Install the HuggingFace Transformer code by pip install transformers==4.9.2

Build the FasterTransformer with pytorch:

mkdir build && cd build
cmake -DCMAKE_BUILD_TYPE=Release -DBUILD_PYT=ON ..
make -j12

Download the HuggingFace LongformerQA model by

apt-get update && apt-get install git-lfs
git lfs install
git clone https://huggingface.co/allenai/longformer-large-4096-finetuned-triviaqa ../examples/pytorch/longformer/longformer-large-4096-finetuned-triviaqa

Run

Run the python scripts with:

cd /workspace/FasterTransformer
python3 examples/pytorch/longformer/longformer_qa.py \
    --ft-longformer-lib build/lib/libth_transformer.so \
    --model-dir examples/pytorch/longformer/longformer-large-4096-finetuned-triviaqa \
    --passage "Jim Henson was a nice puppet" \
    --question "Who was Jim Henson?" \
    --repeat-test-num 50

The script will first compare the performance between HuggingFace Longformer encoder implementation of PyTorch and FasterTransformer's Longformer encoder implementation. Then it will print the answer.

Args

Use --data_type fp16/bf16 to run in FP16 or BF16 mode, that's too say use FP16/BF16 input and yield FP16/BF16 output for FT longformer.

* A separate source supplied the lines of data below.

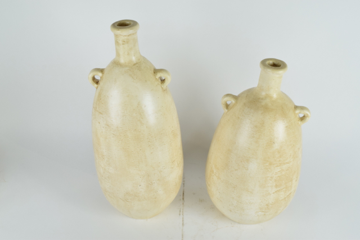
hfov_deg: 51.3
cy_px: 120
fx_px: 375
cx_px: 180
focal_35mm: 38
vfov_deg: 35.5
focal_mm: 25
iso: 800
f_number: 11
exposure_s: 1/125
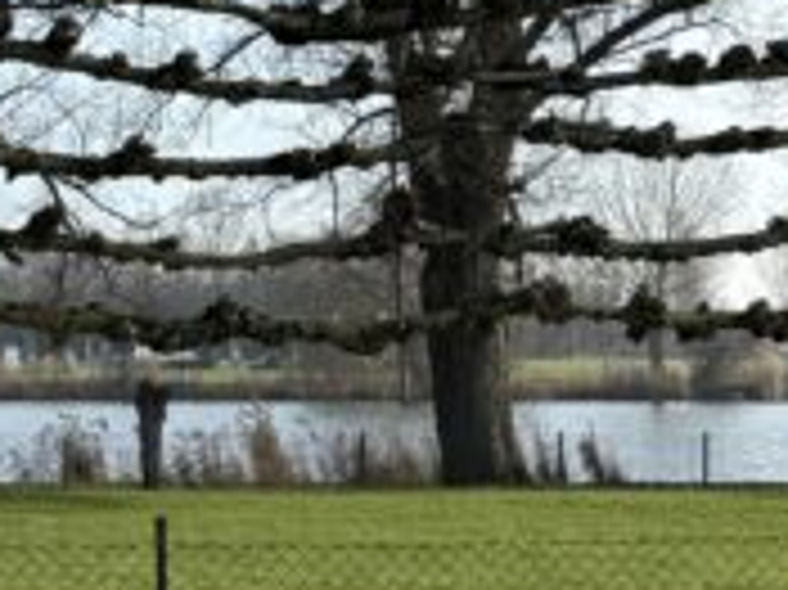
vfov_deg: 15.4
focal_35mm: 96
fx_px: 2184
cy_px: 394
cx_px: -599
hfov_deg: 17.1
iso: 80
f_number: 1.78
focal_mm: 6.76
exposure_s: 1/1770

Also HuggingFace's longformer will use FP16/BF16 too.
Use --sequence-length to select sequence length. sequence_length should >= 2 * local_attention_window_size and sequence-length % local_attention_window_size = 0
Use -max-global-attention-num to choose maximum of global token nums. That's too say your global token nums should not exceed this limit. And note that FT's longformer only support to place global tokens at the beginning of the sequence. In QA example, all the question tokens will be placed at the beginning of the sequence and marked as global tokens.
Use --batch-size to select batch size. Note in QA example, it will just duplicate the same question and passage sequence batch_size times and stack them together.
Use --repeat-test-num to select number of runs in inference comparison.